Step 3 provides the ability to study the current plan and step 4 determines alternate transfer options that need to be examined. Gathering opinions from the owner’s other trusted business advisors (step 5) is equally essential prior to establishing a new wealth transfer plan. The information obtained helps to understand the objectives of the family regarding the transfer of the family’s wealth and assists me in setting myself apart from competitors.
Once the business information, owner’s current plan, and personal, financial and business data is obtained, I work with other trusted advisors of the family to develop a new wealth transfer plan. Using computer software (step 6), I create a report that describes the current wealth transfer plan and make recommendations for the necessary changes to meet family client objectives. The report is written in layman’s language, so everyone in the family can easily identify family and business concerns and solutions.
The Family Retreat
The new plan is then presented to the entire family at a family retreat (step 7). The retreat is held at a neutral site, where there will be no distractions. Every adult family member (and spouse) is invited, expected to attend, and is happy to be included.
The retreat experience is always a meaningful one that provides business owners and their children–often for the first time–the opportunity to speak openly about the business and their expectations. Often, too, the children’s comments trigger deep emotions in themselves and others.
Sometimes conflicts do arise. These are important to address because conflict and hidden agendas can jeopardize the success of the business and other family wealth. The retreat also enhances family relationships by opening the door to better interfamily communication.
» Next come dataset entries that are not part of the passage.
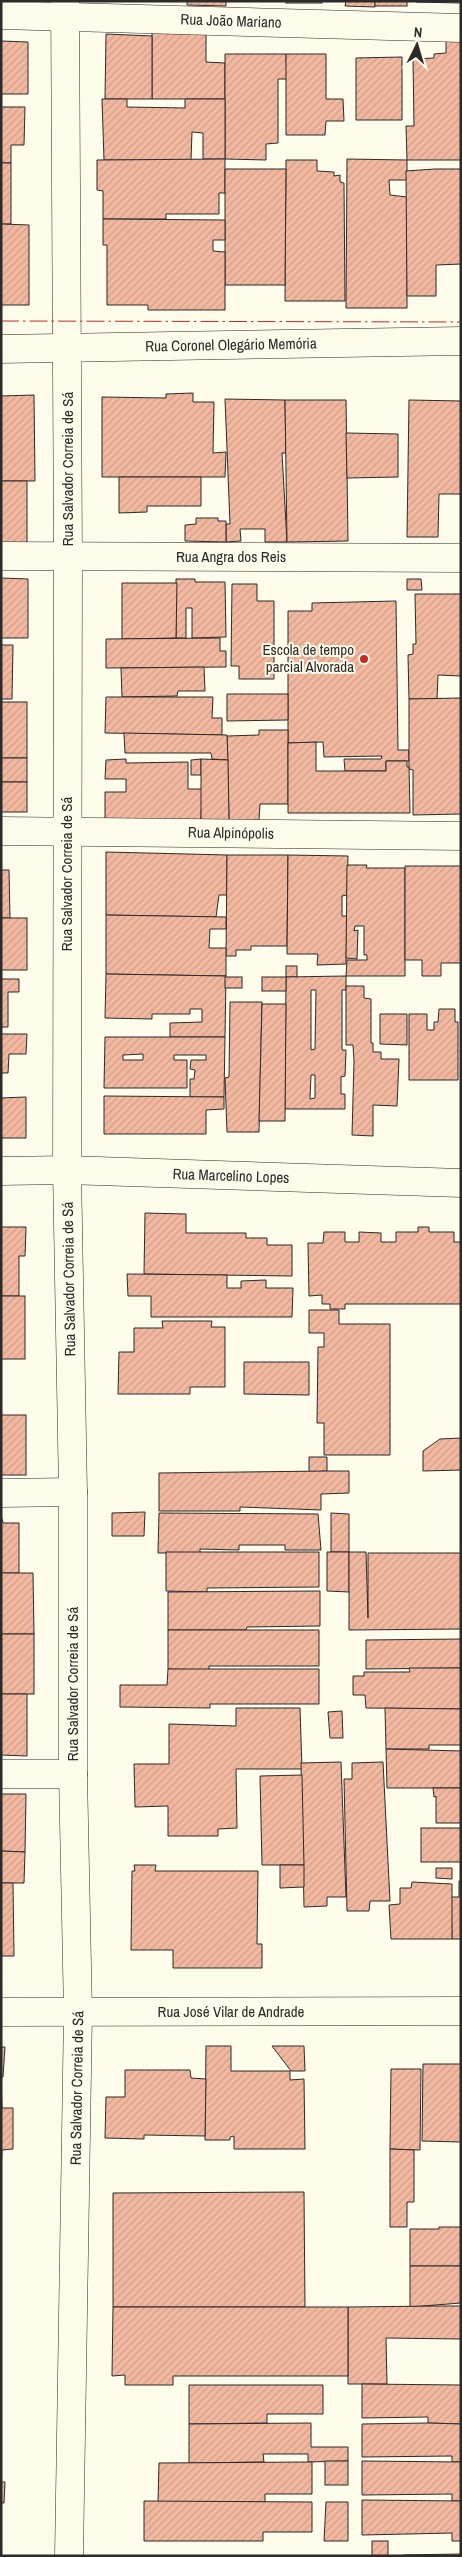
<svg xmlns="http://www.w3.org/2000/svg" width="462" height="2557" font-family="'Archivo Narrow',sans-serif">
<defs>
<pattern id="building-hatch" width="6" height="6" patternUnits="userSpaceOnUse" patternTransform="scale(1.25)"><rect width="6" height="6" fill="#f2b8a0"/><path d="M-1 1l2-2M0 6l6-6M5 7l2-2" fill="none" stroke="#d09e8a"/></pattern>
</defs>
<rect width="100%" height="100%" fill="#fdfbea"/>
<g fill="url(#building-hatch)" stroke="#2b2b2b" fill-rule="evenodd">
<path d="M187,1H226V6L187,5Z"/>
<rect x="286" y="1" width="36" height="2"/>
<path d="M346,1H375V7L345,6Z"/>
<rect x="375" y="1" width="32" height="5"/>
<path d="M417,1H461V3L416,2Z"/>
<path d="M152,33L206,34V62L225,63V99H152Z"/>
<path d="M106,34L152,36V99H105Z"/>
<path d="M446,40H461V160H407L406,126H414L413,59L434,58V54L446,53Z"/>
<path d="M1,41L28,42V94H1Z"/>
<path d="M225,54H286L287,79H278V143L266,144V160L225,159Z"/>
<path d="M286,54H326V99H343L344,121H326L325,135H286Z"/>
<path d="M402,57V120H356V58Z"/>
<path d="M102,99H127V107L185,108V99H225V159H203V133L192,132L191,160H104Z"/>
<path d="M1,107H25L24,145H11V163H1Z"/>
<path d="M225,159V193H219V214H166V219H103V191L97,190V160Z"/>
<path d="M347,159L407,160V180H389L390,195L407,197V308H346Z"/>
<path d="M286,160H317V171L334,172V176L340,175V182L344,183L345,301H285Z"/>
<rect x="1" y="163" width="10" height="61"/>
<path d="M225,169H286L285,285H225Z"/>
<path d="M435,169H461V264L436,265V296H407L406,171Z"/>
<path d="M103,219L225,220V240H213V251L225,252V310H148V305H107V245H103Z"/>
<path d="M1,224L29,225V305H1Z"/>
<path d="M193,393V402H214L213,453L226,452L225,477H102V397L166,398V394Z"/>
<path d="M34,395L35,481H1V396Z"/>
<path d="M225,399L285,400L286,453H282L287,542H265V529H240L241,541L226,542V524H230Z"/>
<path d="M285,400H346L348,541L287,542Z"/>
<path d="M409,400L461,401V494H439L438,537H407Z"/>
<path d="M346,433L398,434V477L347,478Z"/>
<path d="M119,477H201V506H147V512L119,513Z"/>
<rect x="1" y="481" width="26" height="62"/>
<path d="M196,518H218V521H226V542L185,541V525L196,524Z"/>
<path d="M1,578L28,579V638H1Z"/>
<path d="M176,579H195V582H225L226,637L192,638V608H186V638H176Z"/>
<path d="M407,579H421L422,590H407Z"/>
<path d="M122,583H177L176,638L122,639Z"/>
<path d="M232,584H257V601H274V679H239V666H231Z"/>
<path d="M415,594H461V676L438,675L437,699H409L408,655L413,654V644H416Z"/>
<path d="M396,601L398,750H409V761H386V771H345L344,759H381L382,756L324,757L323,742L288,743V611H312V603Z"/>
<path d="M220,638V651H226V667L106,668V639Z"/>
<path d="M1,645H13L12,699H1Z"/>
<path d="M204,667L205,691H178L177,696L122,697L121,668Z"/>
<path d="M227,694H288V720L227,721Z"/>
<path d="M106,697H213L212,718H222V735L105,733Z"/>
<path d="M461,698V814L413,815V770L409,769V699Z"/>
<rect x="1" y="702" width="26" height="56"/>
<path d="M259,730H288V804H260L259,820H229L227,736L259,735Z"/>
<path d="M124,733L227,735L228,760L212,759L211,753H125Z"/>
<path d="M316,742V771H386V761H407V767H409L410,813H288V743Z"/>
<rect x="1" y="758" width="26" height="24"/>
<path d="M126,759V763L188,762V789H202L201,820L105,821V792H126V779H105L106,760Z"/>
<path d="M201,759V775H191V760Z"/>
<path d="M201,759L228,760L229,820H201Z"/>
<rect x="1" y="782" width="26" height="30"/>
<path d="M106,852L227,855V895H219L216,917L106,915Z"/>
<path d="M227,855H288L287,946H251V950H236V956H226Z"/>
<path d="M288,855L348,856L347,895L342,896V916H347L346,964L317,965L318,954H287Z"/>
<path d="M347,865H367L366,868H405V976H346L347,960H367V955H364V926H355L354,931L358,930L357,959L346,958Z"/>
<path d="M405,866H461V963H441V976H422V960H405Z"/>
<path d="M1,870H9L10,918H1Z"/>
<path d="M106,915L226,917V929H210L209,948H226V976L106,974Z"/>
<rect x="1" y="918" width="26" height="52"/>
<rect x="286" y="966" width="11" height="11"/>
<path d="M106,974L226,976L225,1037H170V1023L202,1022V1009H190V1014H152V1019L105,1018Z"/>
<path d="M346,976V990H342V1050H346L345,1076L341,1077V1094H345V1109H285L286,977ZM311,990H316L315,1049L311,1050ZM311,1075H315V1098L310,1099Z"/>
<rect x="225" y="977" width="17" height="11"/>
<rect x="262" y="977" width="24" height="14"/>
<path d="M1,979H19V992H8V1027H1Z"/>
<path d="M346,986H364V998L371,999V1043H373V1052H381V1059H399L397,1106L373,1105V1136L352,1135L354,1061L353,1045H346Z"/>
<path d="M230,1002H262L259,1132H227L225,1078L229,1077Z"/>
<path d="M262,1004H286L285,1121H259Z"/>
<path d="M439,1009H455V1022H458V1080H409V1014H427V1030H434V1022H438Z"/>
<path d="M380,1014H407V1045L380,1044Z"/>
<path d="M1,1034H27L26,1054H9L8,1073H1Z"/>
<path d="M105,1037H225L224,1097H190V1079H194L195,1070L190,1069L191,1060H206V1055H174V1060H187V1088H104ZM143,1054V1060H123V1055Z"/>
<path d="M104,1096L224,1097V1109L206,1110V1134H104Z"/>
<path d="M26,1097V1138H1V1098Z"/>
<path d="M145,1213L186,1214V1233H246V1238H267V1245H292V1276L144,1274Z"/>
<path d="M1,1227H26L25,1256H19V1296H1Z"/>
<path d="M418,1227H429V1232H454V1242H461V1304H345V1309H330V1304H322V1295L309,1296L308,1243H323L324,1232H345V1242H359V1232L381,1233V1242H396V1232H418Z"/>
<path d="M127,1274L227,1275V1288H241V1281L266,1280V1288H293L292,1317H151V1296H128Z"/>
<rect x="1" y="1296" width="24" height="63"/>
<path d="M309,1310H339V1324H390V1455H324V1423H317L318,1347H324V1333H309Z"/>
<path d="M162,1321H212L211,1327H225V1387H190V1394H118L119,1352H134V1328H163Z"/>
<path d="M244,1362H309V1395L244,1394Z"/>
<rect x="1" y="1415" width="25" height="60"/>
<path d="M461,1438V1470L423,1471V1451L440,1439Z"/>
<path d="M309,1457H327V1471L309,1472Z"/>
<path d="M327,1471H349V1493L321,1494V1510L240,1507V1511H159V1473Z"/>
<path d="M145,1512L144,1536H112V1513Z"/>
<path d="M159,1513L318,1514L321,1550H285V1545H239V1550L200,1549V1553H158Z"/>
<path d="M331,1513L349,1514V1552H331Z"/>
<path d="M1,1515L3,1523H19V1573H1Z"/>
<path d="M166,1552H319V1587L207,1588V1592L166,1591Z"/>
<path d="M327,1552H349V1592L327,1591Z"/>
<path d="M349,1552H366L368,1618V1553H461V1629L349,1630Z"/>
<path d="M1,1573H33L34,1634H1Z"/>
<path d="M320,1591V1626L247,1627L246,1630H168V1592Z"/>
<path d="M168,1630H319V1666H209V1670L168,1669Z"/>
<rect x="1" y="1634" width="33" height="60"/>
<path d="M461,1639V1668L366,1669V1640Z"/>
<path d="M409,1668H461V1709L366,1708L365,1695H353V1676H364V1672H410Z"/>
<path d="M168,1669H319V1704H210V1708L120,1707V1685H167Z"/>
<path d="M1,1694H27V1756L1,1755Z"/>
<path d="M236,1708H300L302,1769H236L237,1828L218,1829V1836H168V1806L135,1807L134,1764H169V1724L236,1726Z"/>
<path d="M385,1708L461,1709V1745H429V1749H386Z"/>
<path d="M342,1711L343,1738H330L328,1712Z"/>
<path d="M386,1749L461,1751V1788H387Z"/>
<path d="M341,1762L346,1897H327V1906L304,1907L301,1763Z"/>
<path d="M383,1762L390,1901H370L369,1911H347L344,1779H352V1763Z"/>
<path d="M302,1775L304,1865H262L260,1776Z"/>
<path d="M433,1788H461V1823H436V1796L434,1797Z"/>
<path d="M1,1794H26L25,1852L1,1851Z"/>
<rect x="421" y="1828" width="40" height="34"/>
<path d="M1,1851L25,1852L24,1883H1Z"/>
<path d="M134,1865H156L155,1871H258L257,1944H262V1968H173V1950H131L132,1871H135Z"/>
<path d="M280,1865H304V1887L280,1888Z"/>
<path d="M436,1868H452V1879L436,1878Z"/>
<path d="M459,1881H461V1939H452L451,1897H459Z"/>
<path d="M412,1882L452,1884V1939H391L389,1905L400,1904V1888H411Z"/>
<path d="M1,1883H13L14,1956H1Z"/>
<path d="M206,2046H231V2071H290V2080L304,2079L305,2149H234V2136L230,2137V2140H205Z"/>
<path d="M272,2046H304L305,2071H291Z"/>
<path d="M1,2047H5L3,2077H1Z"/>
<path d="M423,2064H461V2142L422,2141Z"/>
<path d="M391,2069H421L420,2150L390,2149Z"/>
<path d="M125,2070H190L191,2078L206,2079L205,2136L144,2135V2139L105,2138L106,2097H125Z"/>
<path d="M1,2084L2,2108H13V2149L2,2150L1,2173Z"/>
<path d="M390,2149L414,2150V2202H407V2227H390Z"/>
<path d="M304,2192L305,2307H113V2193Z"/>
<path d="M439,2227H461V2266H410V2229H439Z"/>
<path d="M410,2266H461V2303L410,2307Z"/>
<path d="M439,2306H461V2339L386,2338L387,2384H348V2307Z"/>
<path d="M113,2307H348V2376H173V2385H125V2375L112,2376Z"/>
<path d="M362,2384L461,2385V2424L428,2423V2417L362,2418Z"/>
<path d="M189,2385H323V2414H267V2423L189,2424Z"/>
<path d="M311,2423V2447H348V2461L308,2462V2454H263L264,2462L189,2463V2424Z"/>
<path d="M428,2423L461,2424V2462H452V2456L362,2457V2424Z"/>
<rect x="325" y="2461" width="23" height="24"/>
<path d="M362,2461L461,2462V2501H452V2494L362,2495Z"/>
<path d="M312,2462V2494H265V2502H158L159,2463Z"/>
<path d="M1,2482H5L4,2503H1Z"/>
<path d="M362,2500L461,2501V2541H452V2533L362,2535Z"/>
<path d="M144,2501L312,2502V2532H263V2541H144Z"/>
<path d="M326,2502H348V2541H324Z"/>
<rect x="372" y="2541" width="16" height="15"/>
<path d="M461,2554V2556H403V2555Z"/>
</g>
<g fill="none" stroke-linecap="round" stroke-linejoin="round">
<defs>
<g id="minor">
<path d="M65,1L68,556L67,1170L73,1492V1774L78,2012L69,2556"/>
<path d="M1,15L461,28"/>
<path d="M1,349L461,341"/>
<path d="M1,556L461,558"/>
<path d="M1,831L461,836"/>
<path d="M1,1171L67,1170L461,1183"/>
<path d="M1,1493L73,1492"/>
<path d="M1,1774H73"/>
<path d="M1,2012L461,2011"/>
</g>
</defs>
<use href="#minor" stroke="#2b2b2b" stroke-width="29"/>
<use href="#minor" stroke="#fdfbea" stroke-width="28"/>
<path stroke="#c62828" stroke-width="1" stroke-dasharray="18 4 2.5 4" stroke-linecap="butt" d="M1,321L461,322"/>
</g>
<circle fill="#c62828" stroke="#fdfbea" stroke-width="2" cx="364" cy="659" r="5"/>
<g text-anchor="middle" stroke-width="4" stroke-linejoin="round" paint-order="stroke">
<g font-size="15" fill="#2b2b2b" stroke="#fdfbea">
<text transform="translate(231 21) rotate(2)" y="5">Rua João Mariano</text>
<text transform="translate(231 345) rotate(-1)" y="5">Rua Coronel Olegário Memória</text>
<text transform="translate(68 469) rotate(-90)" y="5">Rua Salvador Correia de Sá</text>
<text x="231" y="562">Rua Angra dos Reis</text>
<text transform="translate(231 833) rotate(1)" y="5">Rua Alpinópolis</text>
<text transform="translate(67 874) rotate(-90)" y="5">Rua Salvador Correia de Sá</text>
<text transform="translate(231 1176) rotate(2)" y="5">Rua Marcelino Lopes</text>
<text transform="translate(69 1279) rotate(-91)" y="5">Rua Salvador Correia de Sá</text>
<text transform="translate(73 1684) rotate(-90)" y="5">Rua Salvador Correia de Sá</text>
<text x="231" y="2017">Rua José Vilar de Andrade</text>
<text transform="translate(77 2088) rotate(-89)" y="5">Rua Salvador Correia de Sá</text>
</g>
<g font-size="15" fill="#2b2b2b" stroke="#fdfbea" text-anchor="end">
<text x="354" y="655">Escola de tempo<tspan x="354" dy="17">parcial Alvorada</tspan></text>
</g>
</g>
<rect width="462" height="2557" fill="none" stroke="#2b2b2b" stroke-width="5"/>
<g transform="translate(417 45) rotate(5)" stroke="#fdfbea" stroke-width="4" paint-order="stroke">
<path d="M0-4L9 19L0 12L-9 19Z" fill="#2b2b2b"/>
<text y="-8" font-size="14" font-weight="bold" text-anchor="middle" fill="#2b2b2b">N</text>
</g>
</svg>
You may be wondering how I can afford to invest so much time and energy on each case. The answer is simple: I charge a consulting fee for my wealth transfer planning that represents on average one half of my total compensation.
My clients believe my services provide considerable value. The fee typically ranges from $10,000 to $80,000, depending upon the size and complexity of the case. I have received more than $2 million in wealth transfer planning fees from my family business practice.
I guarantee to refund the fee if the client family is not completely satisfied with my work, eliminating risk. I find business owners are not reluctant to pay my fee once they understand the nature and scope of the legacy work produced.
You can experience similar success in the family business market by following these basic principles: treat the entire family as your client; consider the family’s entire wealth, not just the business; focus on a consulting process, not only transactions; present the new wealth transfer plan in a retreat setting; and charge a consulting planning fee for your services.
During step 8, consideration of the liquidity options is one of the major problems facing most family business long term planning. This includes business liquidity, retirement, and estate tax considerations. Life insurance is frequently the best and, at times, the only real solution to establishing liquidity. It results in producing the other half of my earnings.
Of course it is important to maintain ongoing client relationships. Step 9 provides that opportunity during implementation and monitoring of the new plan.